++++ PROVIDED ENTRIES
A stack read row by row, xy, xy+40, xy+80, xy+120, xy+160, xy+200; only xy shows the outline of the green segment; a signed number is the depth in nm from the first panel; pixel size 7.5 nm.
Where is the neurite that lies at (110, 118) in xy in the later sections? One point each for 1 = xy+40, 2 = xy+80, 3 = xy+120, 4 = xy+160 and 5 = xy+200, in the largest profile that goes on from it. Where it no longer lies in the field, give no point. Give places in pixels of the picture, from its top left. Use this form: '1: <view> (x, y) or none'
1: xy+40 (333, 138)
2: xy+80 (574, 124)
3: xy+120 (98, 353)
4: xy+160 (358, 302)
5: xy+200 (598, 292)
++++++++
When you reach the line that contains "Where is the" in the material above, please copy it and every line after it exactly, stopping only at the last line.

Where is the neurite that lies at (110, 118) in xy in the later sections? One point each for 1 = xy+40, 2 = xy+80, 3 = xy+120, 4 = xy+160 and 5 = xy+200, in the largest profile that goes on from it. Where it no longer lies in the field, give no point. Give places in pixels of the picture, from its top left. Use this form: '1: <view> (x, y) or none'
1: xy+40 (333, 138)
2: xy+80 (574, 124)
3: xy+120 (98, 353)
4: xy+160 (358, 302)
5: xy+200 (598, 292)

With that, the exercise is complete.